## [INSTRUCTIONS TO FOLLOW]
Pictures aside, copy every record word for word.

Saved data entries:
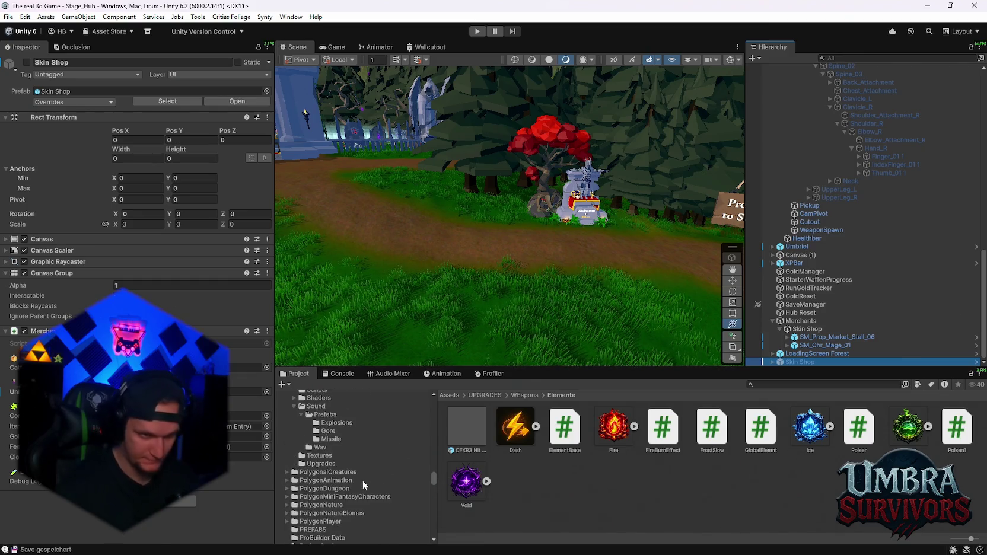
scroll(359, 478, up, 12)
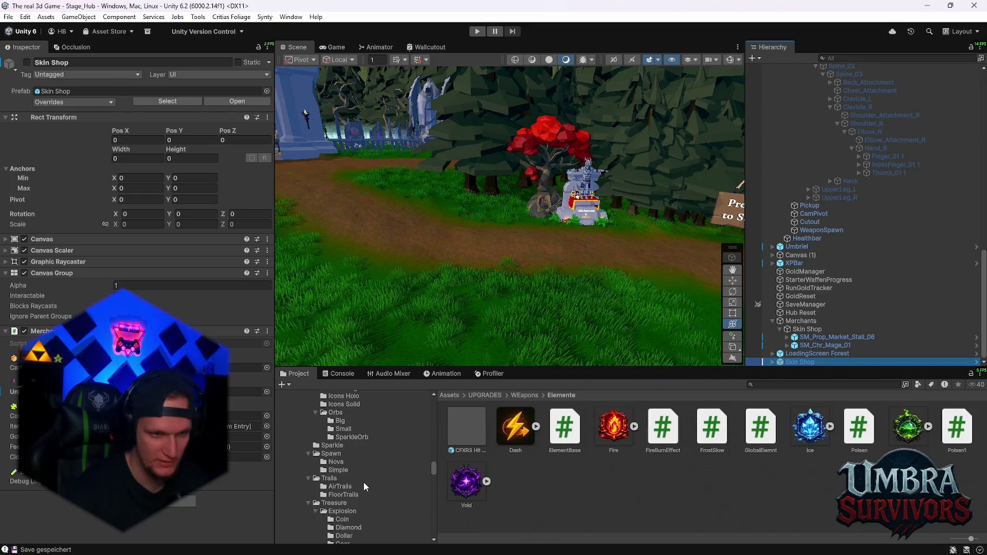
scroll(371, 495, up, 5)
scroll(372, 494, up, 10)
drag(434, 455, 434, 413)
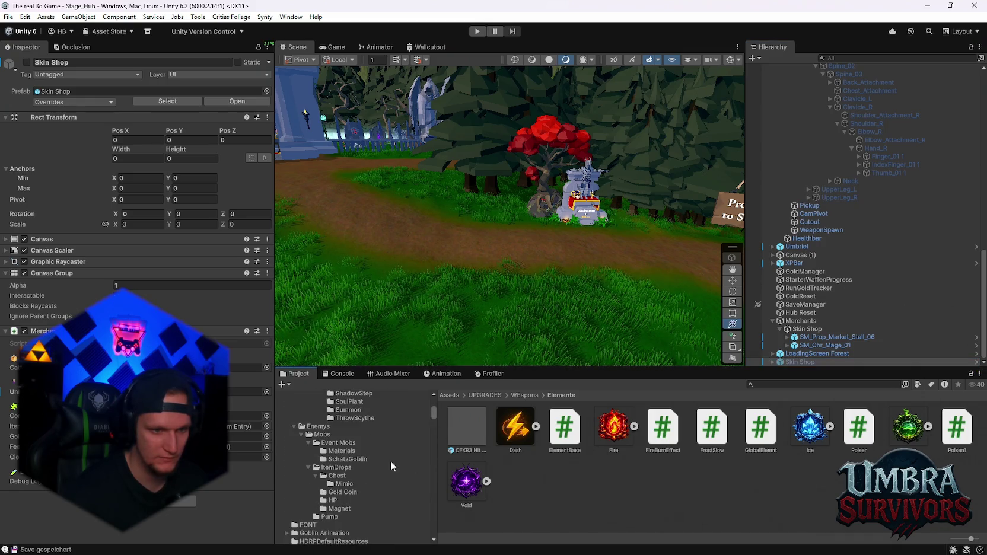
scroll(390, 467, down, 5)
scroll(392, 466, down, 5)
click(328, 442)
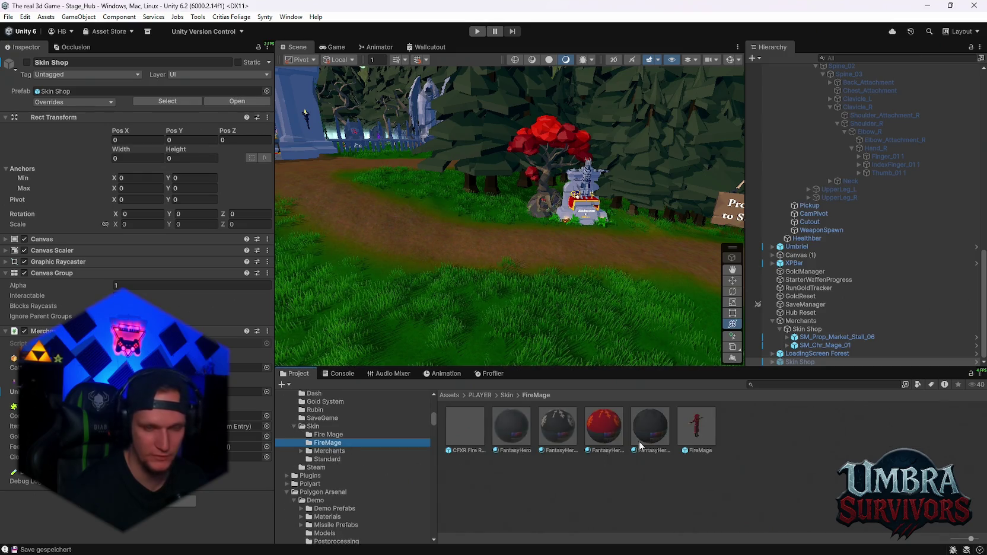
Step: Inspect the FireMage prefab and one of its FantasyHero materials in the Inspector
click(693, 423)
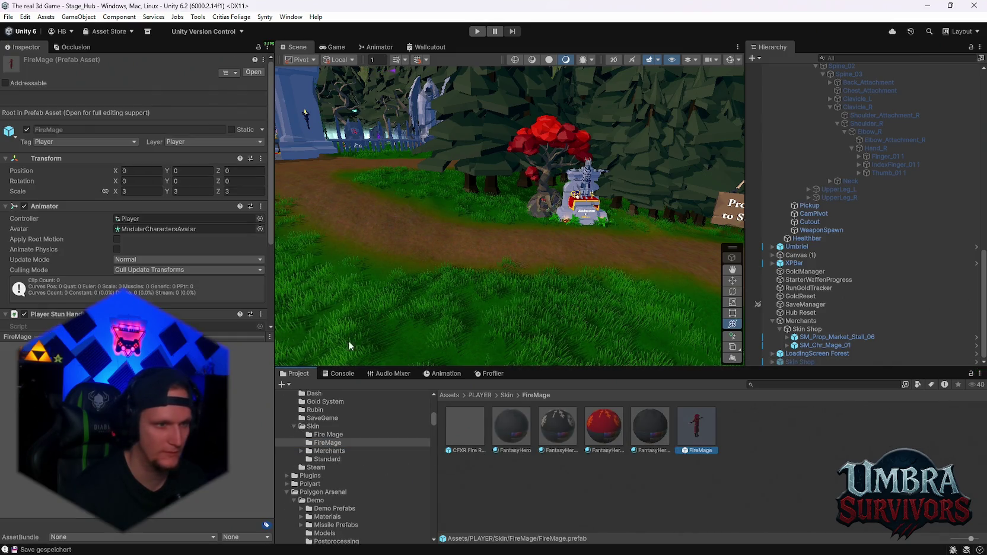
scroll(120, 262, down, 5)
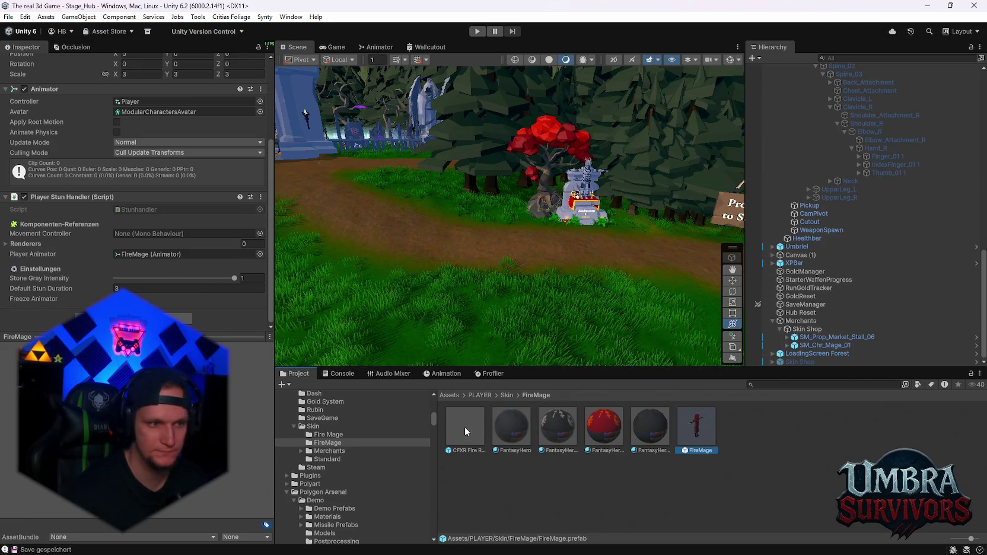
click(660, 437)
click(700, 434)
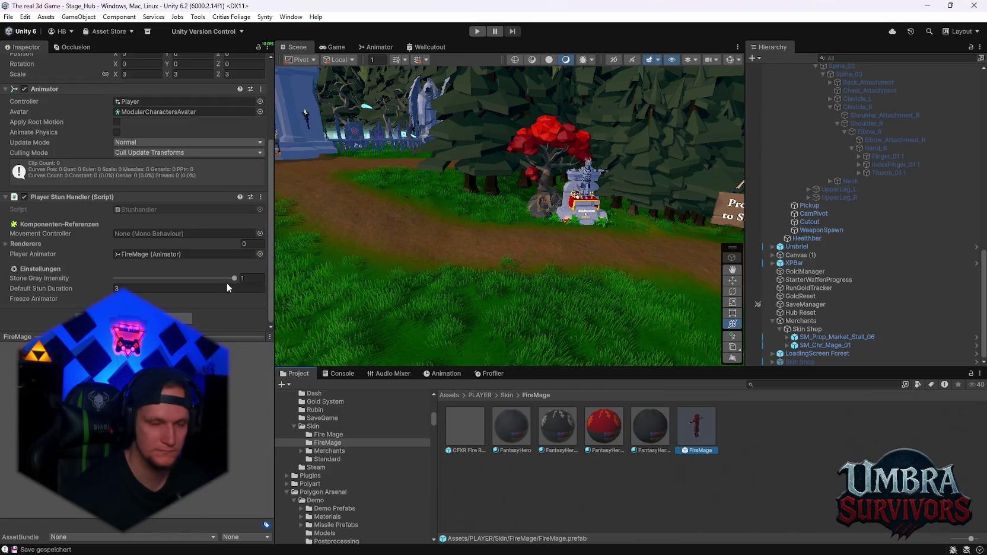
scroll(227, 287, up, 5)
scroll(226, 283, down, 5)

## [TASK RESPONSE]
scroll(359, 478, up, 12)
scroll(371, 495, up, 5)
scroll(372, 494, up, 10)
drag(434, 455, 434, 413)
scroll(390, 467, down, 5)
scroll(392, 466, down, 5)
click(328, 442)
Step: Inspect the FireMage prefab and one of its FantasyHero materials in the Inspector
click(693, 423)
scroll(120, 262, down, 5)
click(660, 437)
click(700, 434)
scroll(227, 287, up, 5)
scroll(226, 283, down, 5)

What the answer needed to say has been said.